One of the aid stations for the 100 milers is at Monte Arido at 6,010 feet.
“Runners can get medical attention, hydrate, weigh in and eat at these stations,” he said.
“Aside from injuries like turned ankles and blisters, the biggest thing the staff looks for in runners is Hyponatremia,” Stone added.
Hyponatremia is an electrolyte disturbance in which the sodium concentration in the serum is lower than normal. Symptoms include nausea and vomiting, headache, confusion, lethargy, fatigue, appetite loss, restlessness and irritability, muscle weakness, spasms, or cramps, seizures, and decreased consciousness or coma.
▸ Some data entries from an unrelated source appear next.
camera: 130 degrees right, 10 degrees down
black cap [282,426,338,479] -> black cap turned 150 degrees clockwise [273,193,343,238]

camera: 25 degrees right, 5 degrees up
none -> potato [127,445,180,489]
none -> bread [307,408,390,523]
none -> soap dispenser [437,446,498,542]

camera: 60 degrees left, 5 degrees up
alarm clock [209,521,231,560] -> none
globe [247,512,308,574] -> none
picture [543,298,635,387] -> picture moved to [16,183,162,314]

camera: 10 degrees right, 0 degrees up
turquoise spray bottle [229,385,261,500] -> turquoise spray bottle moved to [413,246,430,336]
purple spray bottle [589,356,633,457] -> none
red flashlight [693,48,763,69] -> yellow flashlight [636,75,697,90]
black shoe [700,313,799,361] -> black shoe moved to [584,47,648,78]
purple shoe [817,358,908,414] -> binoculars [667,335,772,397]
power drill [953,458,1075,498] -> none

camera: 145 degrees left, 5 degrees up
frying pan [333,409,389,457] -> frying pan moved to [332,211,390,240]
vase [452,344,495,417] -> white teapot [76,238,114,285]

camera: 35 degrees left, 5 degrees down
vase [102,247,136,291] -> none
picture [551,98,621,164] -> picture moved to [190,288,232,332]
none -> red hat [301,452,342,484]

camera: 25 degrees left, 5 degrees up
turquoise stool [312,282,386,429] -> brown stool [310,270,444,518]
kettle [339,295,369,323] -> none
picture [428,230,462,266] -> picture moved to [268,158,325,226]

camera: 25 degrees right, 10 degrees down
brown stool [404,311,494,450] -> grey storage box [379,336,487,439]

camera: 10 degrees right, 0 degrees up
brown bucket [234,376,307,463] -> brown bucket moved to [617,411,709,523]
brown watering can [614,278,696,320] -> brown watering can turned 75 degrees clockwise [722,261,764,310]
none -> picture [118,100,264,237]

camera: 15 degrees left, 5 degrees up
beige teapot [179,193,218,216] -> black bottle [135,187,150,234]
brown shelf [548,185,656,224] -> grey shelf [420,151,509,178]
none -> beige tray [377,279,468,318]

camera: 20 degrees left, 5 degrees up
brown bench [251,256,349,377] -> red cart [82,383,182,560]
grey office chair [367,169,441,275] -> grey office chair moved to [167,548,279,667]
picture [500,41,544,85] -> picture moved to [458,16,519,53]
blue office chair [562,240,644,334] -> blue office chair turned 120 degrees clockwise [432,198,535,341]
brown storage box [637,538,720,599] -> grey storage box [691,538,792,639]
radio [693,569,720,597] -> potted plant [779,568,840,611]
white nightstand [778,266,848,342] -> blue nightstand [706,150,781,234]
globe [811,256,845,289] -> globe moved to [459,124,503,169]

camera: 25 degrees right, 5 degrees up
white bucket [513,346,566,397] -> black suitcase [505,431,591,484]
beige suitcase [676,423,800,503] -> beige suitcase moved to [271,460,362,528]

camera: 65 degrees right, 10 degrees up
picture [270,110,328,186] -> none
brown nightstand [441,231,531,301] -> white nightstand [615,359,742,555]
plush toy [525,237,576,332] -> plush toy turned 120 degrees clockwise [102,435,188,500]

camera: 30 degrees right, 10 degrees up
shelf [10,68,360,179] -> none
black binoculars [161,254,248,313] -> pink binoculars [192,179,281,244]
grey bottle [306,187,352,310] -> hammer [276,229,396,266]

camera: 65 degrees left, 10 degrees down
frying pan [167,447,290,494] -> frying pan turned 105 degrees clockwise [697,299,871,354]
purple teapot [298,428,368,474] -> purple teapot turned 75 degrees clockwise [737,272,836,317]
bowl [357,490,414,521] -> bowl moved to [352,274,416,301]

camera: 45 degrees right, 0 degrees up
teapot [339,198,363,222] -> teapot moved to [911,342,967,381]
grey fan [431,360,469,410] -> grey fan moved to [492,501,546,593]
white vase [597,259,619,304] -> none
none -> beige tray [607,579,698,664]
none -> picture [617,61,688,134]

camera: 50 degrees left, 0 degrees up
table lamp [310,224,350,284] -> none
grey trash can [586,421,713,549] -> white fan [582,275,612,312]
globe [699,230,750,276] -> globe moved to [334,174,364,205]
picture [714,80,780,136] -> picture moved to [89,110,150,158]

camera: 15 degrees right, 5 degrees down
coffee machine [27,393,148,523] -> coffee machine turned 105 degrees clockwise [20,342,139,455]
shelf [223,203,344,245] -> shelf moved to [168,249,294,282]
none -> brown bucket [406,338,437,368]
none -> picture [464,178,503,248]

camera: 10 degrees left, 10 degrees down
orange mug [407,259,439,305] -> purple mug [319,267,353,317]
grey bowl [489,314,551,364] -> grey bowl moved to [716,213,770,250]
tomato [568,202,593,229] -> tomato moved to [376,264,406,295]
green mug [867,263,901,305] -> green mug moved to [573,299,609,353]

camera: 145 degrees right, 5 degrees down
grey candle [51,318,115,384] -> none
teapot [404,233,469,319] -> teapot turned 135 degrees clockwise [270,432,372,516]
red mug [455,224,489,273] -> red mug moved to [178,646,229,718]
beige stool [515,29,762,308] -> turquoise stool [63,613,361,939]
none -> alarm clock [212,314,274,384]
Runners usually carry water and supplemental fuel (energy gels). They also have supply drop bags, which are distributed throughout the course.
The courses are marked and the runners also carry maps.
The entrants will be running on maintained and non-maintained dirt fire roads, and single-track trails. Surfaces will range from hard and smooth, to sandy and loose shale and sandstone pebbles.